Dipta segera melajukan mobil miliknya ke rumahnya yang agak jauh dari bioskop. Tidak ada percakapan di dalam mobil. Karena mereka semua tampak sibuk dengan pikiran masing-masing terutama Kinan yang saat ini sedang khawatir dengan keadaan putrinya.

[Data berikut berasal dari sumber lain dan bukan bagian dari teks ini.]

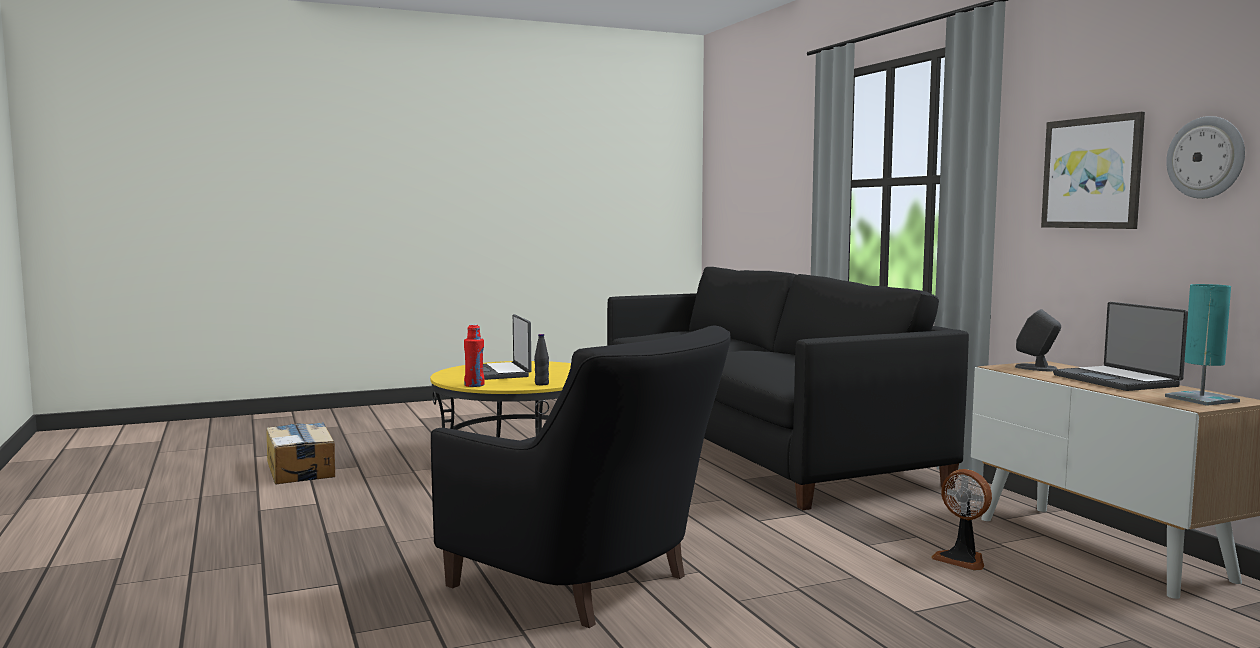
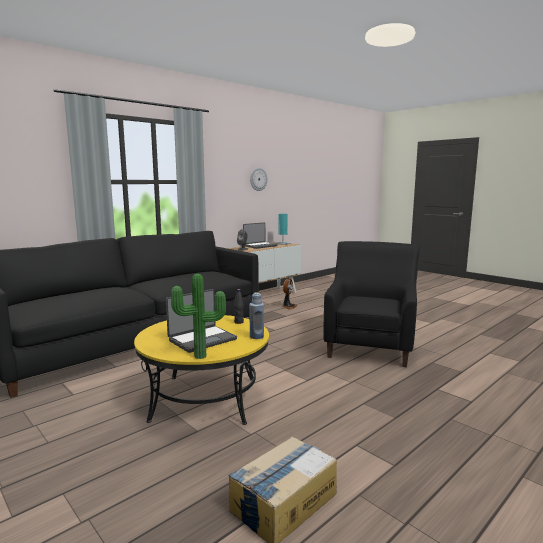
camera: 110 degrees left, 5 degrees up
(448, 371) = (201, 357): none -> potted plant
(474, 385) = (256, 336): red bottle -> blue bottle
(1092, 173) = (228, 182): picture -> none

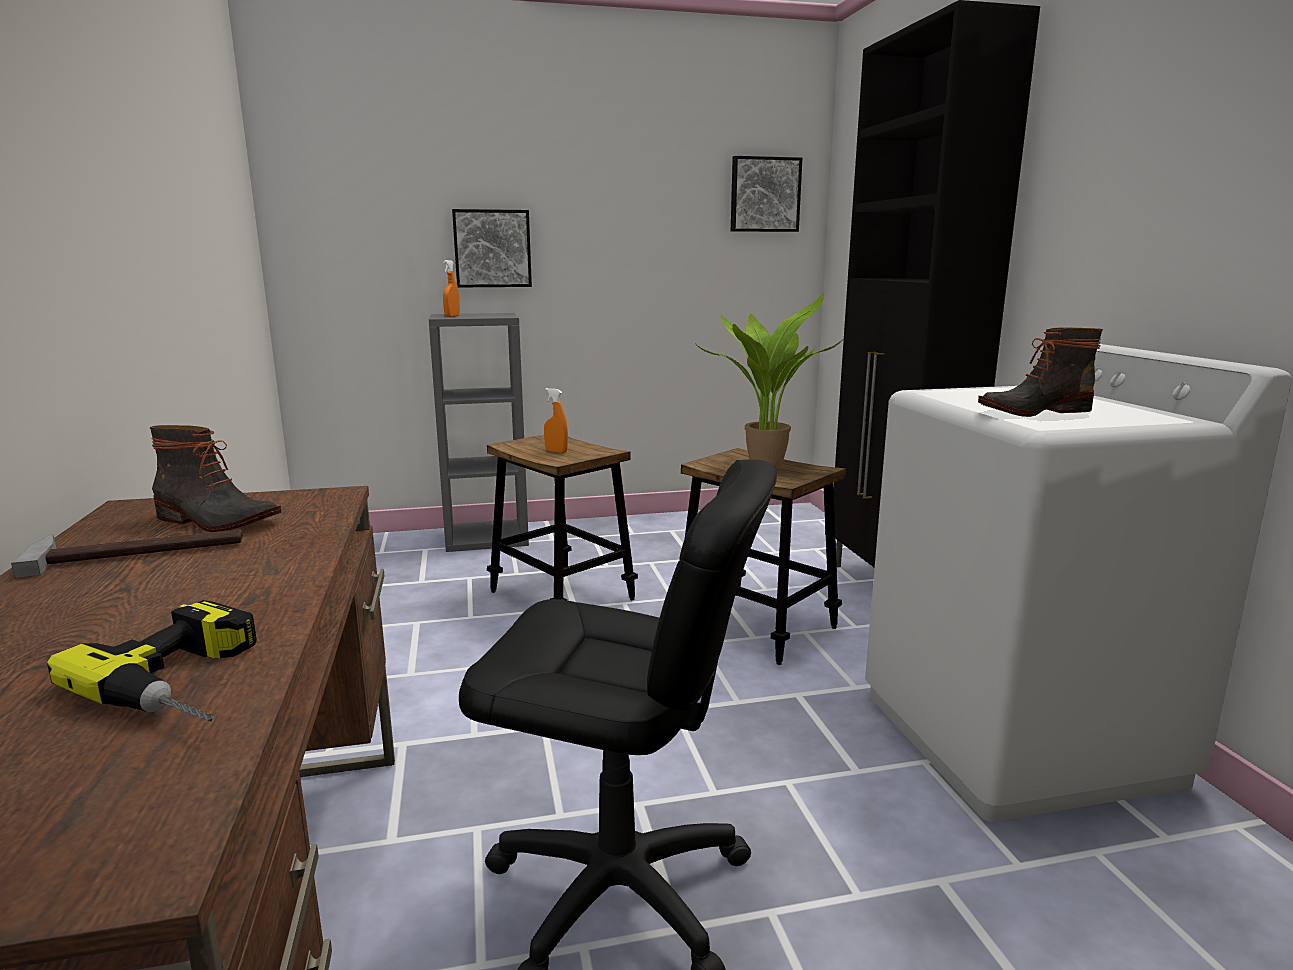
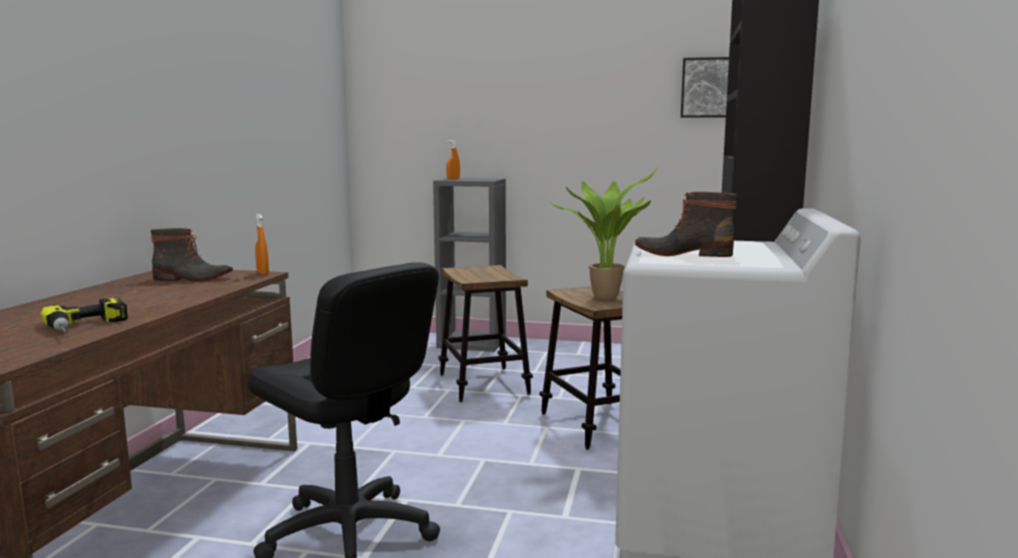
camera: 25 degrees right, 5 degrees down
(140, 551) = (144, 286): hammer -> none
(215, 521) = (192, 279): boot -> boot turned 45 degrees counterclockwise
(492, 248) = (493, 132): picture -> none
(556, 451) = (480, 276): orange spray bottle -> orange spray bottle (262, 273)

" Tenanglah Kinan Putraku bukan seorang predator yang suka menghancurkan masa depan seorang gadis!" ucap Bima memecah keheningan di dalam mobil tersebut.
" Aku percaya kok! Aku hanya menjaga payung sebelum datang hujan!" ucap Kinan sambil mengulas senyum kepada Bima.
" Apa kita berdua nikahkan saja mereka? Agar kita bisa tenang dan tidak perlu mengawasi Mereka lagi!" tanya Sheila kepada mereka semua yang ada di dalam mobil.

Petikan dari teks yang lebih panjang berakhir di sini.